[The problem]:
Please take the lines from the one holding "구성적(constructive), 그리디 알고리즘(greedy), 구현(implementation)" through the one holding "<p>The second line" in the data below and copy them exactly.

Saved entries
··········

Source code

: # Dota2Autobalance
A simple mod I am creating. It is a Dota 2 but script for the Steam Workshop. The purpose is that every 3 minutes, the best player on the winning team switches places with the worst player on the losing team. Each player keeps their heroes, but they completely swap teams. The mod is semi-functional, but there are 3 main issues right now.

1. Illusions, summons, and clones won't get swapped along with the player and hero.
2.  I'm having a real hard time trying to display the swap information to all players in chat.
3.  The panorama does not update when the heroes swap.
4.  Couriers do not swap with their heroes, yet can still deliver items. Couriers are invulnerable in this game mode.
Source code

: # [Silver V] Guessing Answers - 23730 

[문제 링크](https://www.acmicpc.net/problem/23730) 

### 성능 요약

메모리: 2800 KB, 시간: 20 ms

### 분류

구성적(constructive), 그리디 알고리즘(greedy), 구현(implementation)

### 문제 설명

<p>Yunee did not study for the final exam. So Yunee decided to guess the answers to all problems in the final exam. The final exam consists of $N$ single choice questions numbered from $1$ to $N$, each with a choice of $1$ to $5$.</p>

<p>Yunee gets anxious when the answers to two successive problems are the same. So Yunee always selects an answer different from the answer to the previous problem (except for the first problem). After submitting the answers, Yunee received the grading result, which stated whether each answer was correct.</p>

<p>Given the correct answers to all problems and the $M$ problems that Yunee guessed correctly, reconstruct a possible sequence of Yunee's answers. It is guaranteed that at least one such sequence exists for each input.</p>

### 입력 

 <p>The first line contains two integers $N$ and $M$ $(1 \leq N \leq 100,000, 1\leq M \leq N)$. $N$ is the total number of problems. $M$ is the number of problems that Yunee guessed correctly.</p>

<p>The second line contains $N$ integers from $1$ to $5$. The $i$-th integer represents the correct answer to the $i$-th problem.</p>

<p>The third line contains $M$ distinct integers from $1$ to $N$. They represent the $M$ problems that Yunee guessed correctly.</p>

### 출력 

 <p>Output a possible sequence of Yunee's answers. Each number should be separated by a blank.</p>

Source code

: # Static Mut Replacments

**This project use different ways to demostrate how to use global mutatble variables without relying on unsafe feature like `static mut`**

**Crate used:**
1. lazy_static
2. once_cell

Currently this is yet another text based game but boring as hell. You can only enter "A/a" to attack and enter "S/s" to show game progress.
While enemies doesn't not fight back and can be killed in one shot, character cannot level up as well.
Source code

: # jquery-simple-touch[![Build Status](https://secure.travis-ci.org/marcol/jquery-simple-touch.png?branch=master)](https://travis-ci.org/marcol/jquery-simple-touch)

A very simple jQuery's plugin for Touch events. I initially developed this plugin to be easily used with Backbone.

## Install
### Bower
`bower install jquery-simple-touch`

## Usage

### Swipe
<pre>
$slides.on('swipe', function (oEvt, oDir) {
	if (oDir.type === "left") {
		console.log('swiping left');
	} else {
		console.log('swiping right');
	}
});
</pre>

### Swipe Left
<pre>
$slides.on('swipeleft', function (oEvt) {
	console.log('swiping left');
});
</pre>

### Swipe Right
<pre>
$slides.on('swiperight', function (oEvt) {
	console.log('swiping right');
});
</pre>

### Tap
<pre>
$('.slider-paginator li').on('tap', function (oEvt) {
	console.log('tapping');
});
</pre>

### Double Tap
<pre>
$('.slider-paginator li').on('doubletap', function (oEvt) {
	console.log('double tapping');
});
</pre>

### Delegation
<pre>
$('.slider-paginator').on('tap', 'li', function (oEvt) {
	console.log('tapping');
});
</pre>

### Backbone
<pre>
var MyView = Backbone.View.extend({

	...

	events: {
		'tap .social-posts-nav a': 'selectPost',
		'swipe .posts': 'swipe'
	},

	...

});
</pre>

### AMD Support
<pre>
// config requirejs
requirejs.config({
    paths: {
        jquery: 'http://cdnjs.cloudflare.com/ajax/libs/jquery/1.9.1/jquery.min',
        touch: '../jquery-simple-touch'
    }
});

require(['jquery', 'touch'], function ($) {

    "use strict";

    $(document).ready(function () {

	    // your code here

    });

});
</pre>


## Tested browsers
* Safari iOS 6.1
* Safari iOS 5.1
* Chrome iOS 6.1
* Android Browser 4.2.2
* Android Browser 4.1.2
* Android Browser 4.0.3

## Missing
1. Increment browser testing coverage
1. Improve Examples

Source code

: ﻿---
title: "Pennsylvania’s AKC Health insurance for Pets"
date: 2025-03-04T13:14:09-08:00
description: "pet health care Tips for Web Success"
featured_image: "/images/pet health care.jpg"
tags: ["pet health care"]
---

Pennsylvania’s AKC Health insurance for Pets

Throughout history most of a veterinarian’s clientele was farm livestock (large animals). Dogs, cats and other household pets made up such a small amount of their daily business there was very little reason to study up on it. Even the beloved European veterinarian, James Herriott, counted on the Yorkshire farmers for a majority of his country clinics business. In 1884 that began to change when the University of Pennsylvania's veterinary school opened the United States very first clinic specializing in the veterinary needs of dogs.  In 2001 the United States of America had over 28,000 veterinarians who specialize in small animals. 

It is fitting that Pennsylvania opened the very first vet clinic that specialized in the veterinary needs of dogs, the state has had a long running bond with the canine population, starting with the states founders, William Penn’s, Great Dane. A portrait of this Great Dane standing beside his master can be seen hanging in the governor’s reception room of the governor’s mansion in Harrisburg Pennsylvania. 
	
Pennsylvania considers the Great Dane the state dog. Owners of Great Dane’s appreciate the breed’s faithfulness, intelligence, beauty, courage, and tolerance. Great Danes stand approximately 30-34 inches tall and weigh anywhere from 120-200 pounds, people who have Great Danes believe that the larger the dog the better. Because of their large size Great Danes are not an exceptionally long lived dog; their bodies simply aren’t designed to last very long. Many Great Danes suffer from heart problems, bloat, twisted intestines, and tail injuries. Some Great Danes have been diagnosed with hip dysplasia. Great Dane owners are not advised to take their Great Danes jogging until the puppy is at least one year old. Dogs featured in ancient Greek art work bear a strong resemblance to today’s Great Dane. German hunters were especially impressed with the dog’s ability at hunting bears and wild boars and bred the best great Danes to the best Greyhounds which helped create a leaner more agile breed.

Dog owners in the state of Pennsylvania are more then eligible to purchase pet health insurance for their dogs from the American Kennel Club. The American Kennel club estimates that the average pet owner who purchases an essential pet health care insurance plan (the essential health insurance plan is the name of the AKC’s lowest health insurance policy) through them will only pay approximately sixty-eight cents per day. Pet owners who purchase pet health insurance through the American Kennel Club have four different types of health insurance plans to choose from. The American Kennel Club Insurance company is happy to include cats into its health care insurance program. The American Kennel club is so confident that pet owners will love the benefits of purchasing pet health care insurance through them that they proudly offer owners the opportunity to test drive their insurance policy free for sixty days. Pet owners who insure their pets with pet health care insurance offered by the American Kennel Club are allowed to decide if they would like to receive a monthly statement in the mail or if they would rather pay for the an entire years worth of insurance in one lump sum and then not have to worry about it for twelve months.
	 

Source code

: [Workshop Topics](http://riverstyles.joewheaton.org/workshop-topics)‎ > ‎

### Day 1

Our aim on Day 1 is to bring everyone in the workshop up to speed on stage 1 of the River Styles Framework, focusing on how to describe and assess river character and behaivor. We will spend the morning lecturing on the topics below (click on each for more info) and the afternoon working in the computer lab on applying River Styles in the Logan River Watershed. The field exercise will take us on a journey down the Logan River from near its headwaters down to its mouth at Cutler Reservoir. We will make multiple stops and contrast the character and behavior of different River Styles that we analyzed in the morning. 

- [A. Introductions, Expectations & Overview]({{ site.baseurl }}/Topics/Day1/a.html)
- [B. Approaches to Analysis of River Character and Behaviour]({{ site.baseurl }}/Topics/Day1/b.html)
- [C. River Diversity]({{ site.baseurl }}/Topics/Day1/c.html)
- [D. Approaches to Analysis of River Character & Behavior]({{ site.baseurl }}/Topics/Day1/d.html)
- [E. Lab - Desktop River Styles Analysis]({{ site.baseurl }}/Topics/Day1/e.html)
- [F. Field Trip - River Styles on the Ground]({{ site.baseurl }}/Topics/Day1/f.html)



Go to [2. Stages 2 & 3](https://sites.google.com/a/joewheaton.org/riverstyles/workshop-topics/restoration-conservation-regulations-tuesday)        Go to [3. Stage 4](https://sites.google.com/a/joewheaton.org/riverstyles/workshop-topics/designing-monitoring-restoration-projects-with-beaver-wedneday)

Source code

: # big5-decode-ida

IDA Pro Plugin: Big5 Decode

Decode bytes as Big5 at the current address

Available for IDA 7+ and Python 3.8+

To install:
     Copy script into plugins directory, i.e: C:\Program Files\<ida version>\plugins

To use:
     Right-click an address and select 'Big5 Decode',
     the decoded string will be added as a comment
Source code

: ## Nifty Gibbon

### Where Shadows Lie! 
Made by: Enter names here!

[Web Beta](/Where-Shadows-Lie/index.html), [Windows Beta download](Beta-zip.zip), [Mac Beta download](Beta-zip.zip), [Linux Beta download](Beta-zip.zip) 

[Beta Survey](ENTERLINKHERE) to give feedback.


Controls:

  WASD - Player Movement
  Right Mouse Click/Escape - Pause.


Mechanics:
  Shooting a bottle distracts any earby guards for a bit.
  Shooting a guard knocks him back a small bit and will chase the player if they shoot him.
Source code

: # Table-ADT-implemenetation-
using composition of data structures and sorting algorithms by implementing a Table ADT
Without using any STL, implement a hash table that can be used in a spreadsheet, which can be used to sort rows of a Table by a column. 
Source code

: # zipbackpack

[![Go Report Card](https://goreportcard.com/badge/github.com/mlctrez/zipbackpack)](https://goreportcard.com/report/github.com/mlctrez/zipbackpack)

··········

[Your solution]:
구성적(constructive), 그리디 알고리즘(greedy), 구현(implementation)

### 문제 설명

<p>Yunee did not study for the final exam. So Yunee decided to guess the answers to all problems in the final exam. The final exam consists of $N$ single choice questions numbered from $1$ to $N$, each with a choice of $1$ to $5$.</p>

<p>Yunee gets anxious when the answers to two successive problems are the same. So Yunee always selects an answer different from the answer to the previous problem (except for the first problem). After submitting the answers, Yunee received the grading result, which stated whether each answer was correct.</p>

<p>Given the correct answers to all problems and the $M$ problems that Yunee guessed correctly, reconstruct a possible sequence of Yunee's answers. It is guaranteed that at least one such sequence exists for each input.</p>

### 입력 

 <p>The first line contains two integers $N$ and $M$ $(1 \leq N \leq 100,000, 1\leq M \leq N)$. $N$ is the total number of problems. $M$ is the number of problems that Yunee guessed correctly.</p>

<p>The second line contains $N$ integers from $1$ to $5$. The $i$-th integer represents the correct answer to the $i$-th problem.</p>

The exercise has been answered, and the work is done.